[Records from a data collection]
-----

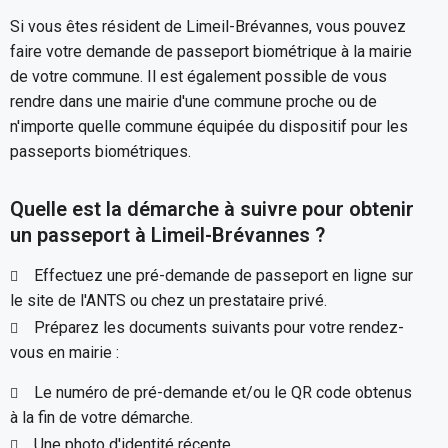
Si vous êtes résident de Limeil-Brévannes, vous pouvez
faire votre demande de passeport biométrique à la mairie
de votre commune. Il est également possible de vous
rendre dans une mairie d'une commune proche ou de
n'importe quelle commune équipée du dispositif pour les
passeports biométriques.
Quelle est la démarche à suivre pour obtenir
un passeport à Limeil-Brévannes ?
Effectuez une pré-demande de passeport en ligne sur
le site de l'ANTS ou chez un prestataire privé.
Préparez les documents suivants pour votre rendez-
vous en mairie :
Le numéro de pré-demande et/ou le QR code obtenus
à la fin de votre démarche.
Une photo d'identité récente.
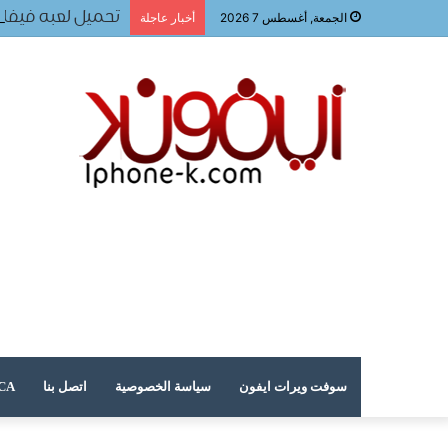
تحميل لعبه فيفا ٢٠٢٤ للجوال
الجمعة, أغسطس 7 2026
أخبار عاجلة
سوفت ويرات ايفون
سياسة الخصوصية
اتصل بنا
DMCA – حقوق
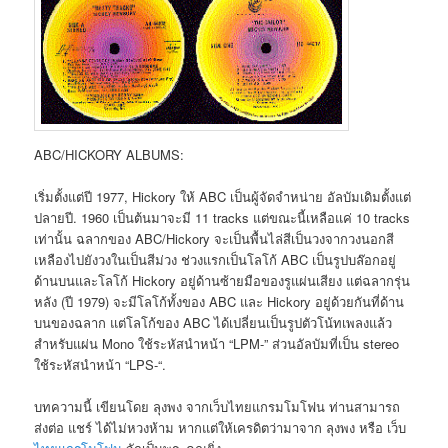
ABC/HICKORY ALBUMS:
เริ่มตั้งแต่ปี 1977, Hickory ให้ ABC เป็นผู้จัดจำหน่าย อัลบัมเดิมตั้งแต่
ปลายปี. 1960 เป็นต้นมาจะมี 11 tracks แต่ขณะนี้เหลือแค่ 10 tracks
เท่านั้น ฉลากของ ABC/Hickory จะเป็นพื้นไล่สีเป็นวงจากวงนอกสี
เหลืองไปยังวงในเป็นสีม่วง ช่วงแรกเป็นโลโก้ ABC เป็นรูปบล๊อกอยู่
ด้านบนและโลโก้ Hickory อยู่ด้านซ้ายมือของรูแผ่นเสียง แต่ฉลากรุ่น
หลัง (ปี 1979) จะมีโลโก้ทั้งของ ABC และ Hickory อยู่ด้วยกันที่ด้าน
บนของฉลาก แต่โลโก้ของ ABC ได้เปลี่ยนเป็นรูปตัวโน้ทเพลงแล้ว
สำหรับแผ่น Mono ใช้ระหัสนำหน้า “LPM-” ส่วนอัลบัมที่เป็น stereo
ใช้ระหัสนำหน้า “LPS-“.
บทความนี้ เขียนโดย ลุงพง จากเว็บไทยแกรมโมโฟน ท่านสามารถ
ส่งต่อ แชร์ ได้ไม่หวงห้าม หากแต่ให้เครดิตว่ามาจาก ลุงพง หรือ เว็บ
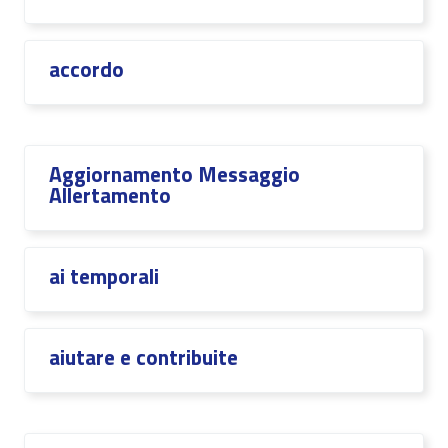
accordo
Aggiornamento Messaggio
Allertamento
ai temporali
aiutare e contribuite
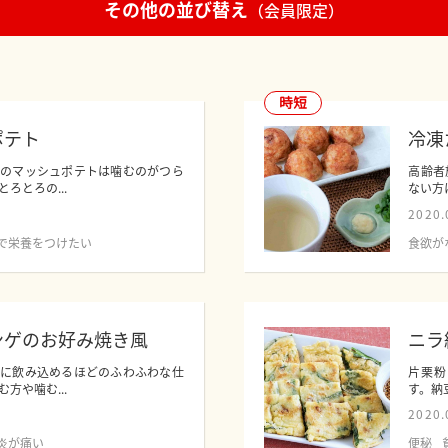
その他の並び替え
（会員限定）
時短
ポテト
冷凍
感のマッシュポテトは噛むのがつら
高齢者
ろとろの...
ない方
2020.
で栄養をつけたい
食欲が
ンゲのお好み焼き風
ニラ
ずに飲み込めるほどのふわふわな仕
片栗粉
方や噛む...
す。納
2020.
炎が痛い
便秘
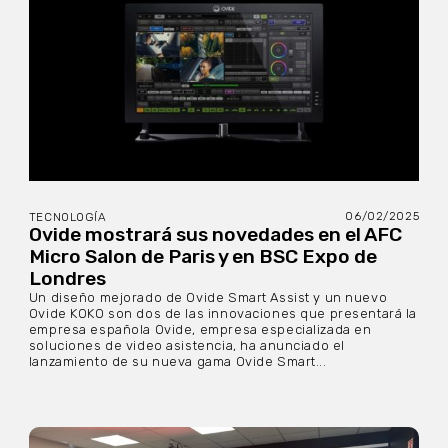
06/02/2025
TECNOLOGÍA
Ovide mostrará sus novedades en el AFC
Micro Salon de Paris y en BSC Expo de
Londres
Un diseño mejorado de Ovide Smart Assist y un nuevo
Ovide KOKO son dos de las innovaciones que presentará la
empresa española Ovide, empresa especializada en
soluciones de video asistencia, ha anunciado el
lanzamiento de su nueva gama Ovide Smart...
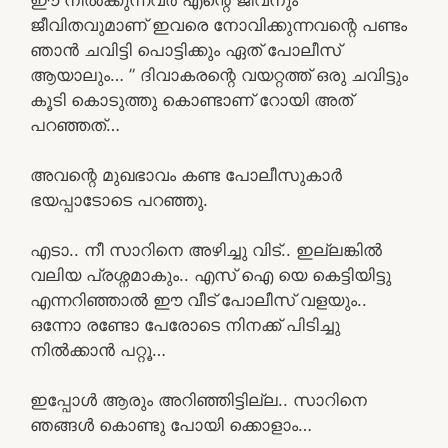
ജീവിതവുമാണ് ഇവരെ നോവിക്കുന്നവന്റെ പണ്ടം
ഞാൻ ചവിട്ടി പൊട്ടിക്കും ഏത് പോലീസ്
ആയാലും… ” ദിവാകരന്റെ വയറ്റത്ത് ഒരു ചവിട്ടും
കൂടി കൊടുത്തു കൊണ്ടാണ് റോയി അത്
പറഞ്ഞത്…
അവന്റെ മുഖഭാവം കണ്ട പോലീസുകാർ
ഭയപ്പാടോടെ പറഞ്ഞു.
എടാ.. നീ സാറിനെ അഴിച്ചു വിട്.. ഇല്ലങ്കിൽ
വലിയ പ്രശ്നമാകും.. എസ് ഐ യെ കെട്ടിയിട്ടു
എന്നറിഞ്ഞാൽ ഈ വീട് പോലീസ് വളയും..
ഒന്നോ രണ്ടോ പേരോടെ നിനക്ക് പിടിച്ചു
നിൽക്കാൻ പറ്റൂ…
ഇപ്പോൾ ആരും അറിഞ്ഞിട്ടില്ല.. സാറിനെ
ഞങ്ങൾ കൊണ്ടു പോയി ക്കൊളാം…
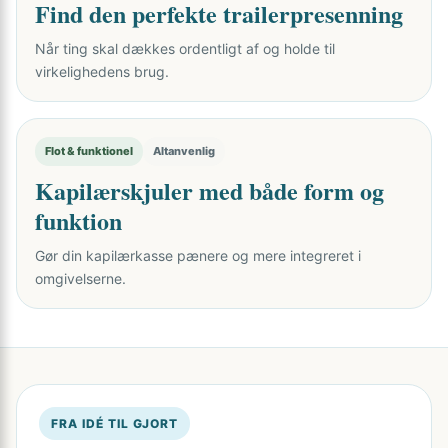
Find den perfekte trailerpresenning
Når ting skal dækkes ordentligt af og holde til
virkelighedens brug.
Flot & funktionel
Altanvenlig
Kapilærskjuler med både form og
funktion
Gør din kapilærkasse pænere og mere integreret i
omgivelserne.
FRA IDÉ TIL GJORT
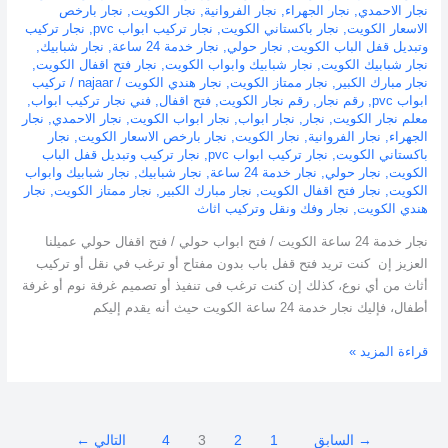
نجار الاحمدي
,
نجار الجهراء
,
نجار الفروانية
,
نجار الكويت
,
نجار بارخص
الاسعار الكويت
,
نجار باكستاني الكويت
,
نجار تركيب ابواب pvc
,
نجار تركيب
وتبديل قفل الباب الكويت
,
نجار حولي
,
نجار خدمة 24 ساعة
,
نجار شبابيك
,
نجار شبابيك الكويت
,
نجار شبابيك وابواب الكويت
,
نجار فتح اقفال الكويت
,
نجار مبارك الكبير
,
نجار ممتاز الكويت
,
نجار هندي الكويت
/
najaar
/
تركيب
ابواب pvc
,
رقم نجار
,
رقم نجار الكويت
,
فتح اقفال
,
فني نجار تركيب ابواب
,
معلم نجار الكويت
,
نجار
,
نجار ابواب
,
نجار ابواب الكويت
,
نجار الاحمدي
,
نجار
الجهراء
,
نجار الفروانية
,
نجار الكويت
,
نجار بارخص الاسعار الكويت
,
نجار
باكستاني الكويت
,
نجار تركيب ابواب pvc
,
نجار تركيب وتبديل قفل الباب
الكويت
,
نجار حولي
,
نجار خدمة 24 ساعة
,
نجار شبابيك
,
نجار شبابيك وابواب
الكويت
,
نجار فتح اقفال الكويت
,
نجار مبارك الكبير
,
نجار ممتاز الكويت
,
نجار
هندي الكويت
,
نجار وفك ونقل وتركيب اثاث
نجار خدمة 24 ساعة الكويت / فتح ابواب حولي / فتح اقفال حولي عميلنا
العزيز إن كنت تريد فتح قفل باب بدون مفتاح أو ترغب في نقل أو تركيب
أثاث من أي نوع، كذلك إن كنت ترغب فى تنفيذ أو تصميم غرفة نوم أو غرفة
أطفال، فإليك نجار خدمة 24 ساعة الكويت حيث أنه يقدم إليكم
قراءة المزيد »
→
السابق
1
2
3
4
التالي
←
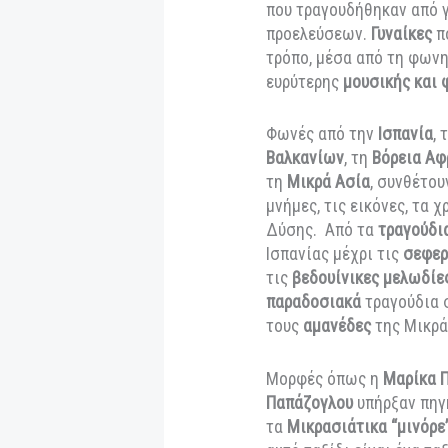
κύματα, έτσι ταξιδ
σε λιμάνι, μέσα σ
παραδόσεις των λ
ευρύτερη λεκάνη τ
με την ποιήτρια και
περίφημα
chansons
που τραγουδήθηκα
προελεύσεων.
Γυν
τρόπο, μέσα από τ
ευρύτερης
μουσική
Φωνές από την
Ισπ
Βαλκανίων
, τη
Βόρ
τη
Μικρά Ασία
, συ
μνήμες, τις εικόνε
Δύσης. Από τα
τρ
Ισπανίας μέχρι τι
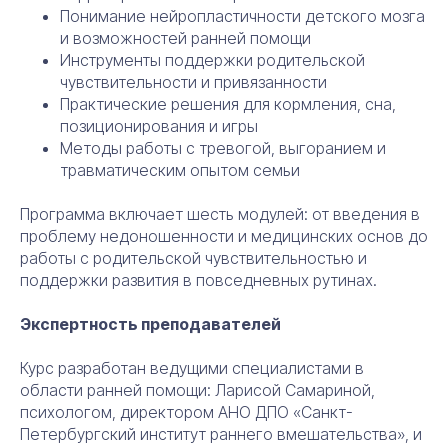
Понимание нейропластичности детского мозга
и возможностей ранней помощи
Инструменты поддержки родительской
чувствительности и привязанности
Практические решения для кормления, сна,
позиционирования и игры
Методы работы с тревогой, выгоранием и
травматическим опытом семьи
Программа включает шесть модулей: от введения в
проблему недоношенности и медицинских основ до
работы с родительской чувствительностью и
поддержки развития в повседневных рутинах.
Экспертность преподавателей
Курс разработан ведущими специалистами в
области ранней помощи: Ларисой Самариной,
психологом, директором АНО ДПО «Санкт-
Петербургский институт раннего вмешательства», и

-----

### About this task
Whenever a line of the data includes "Smart", copy that line.

### Solution
Un diseño mejorado de Ovide Smart Assist y un nuevo
lanzamiento de su nueva gama Ovide Smart...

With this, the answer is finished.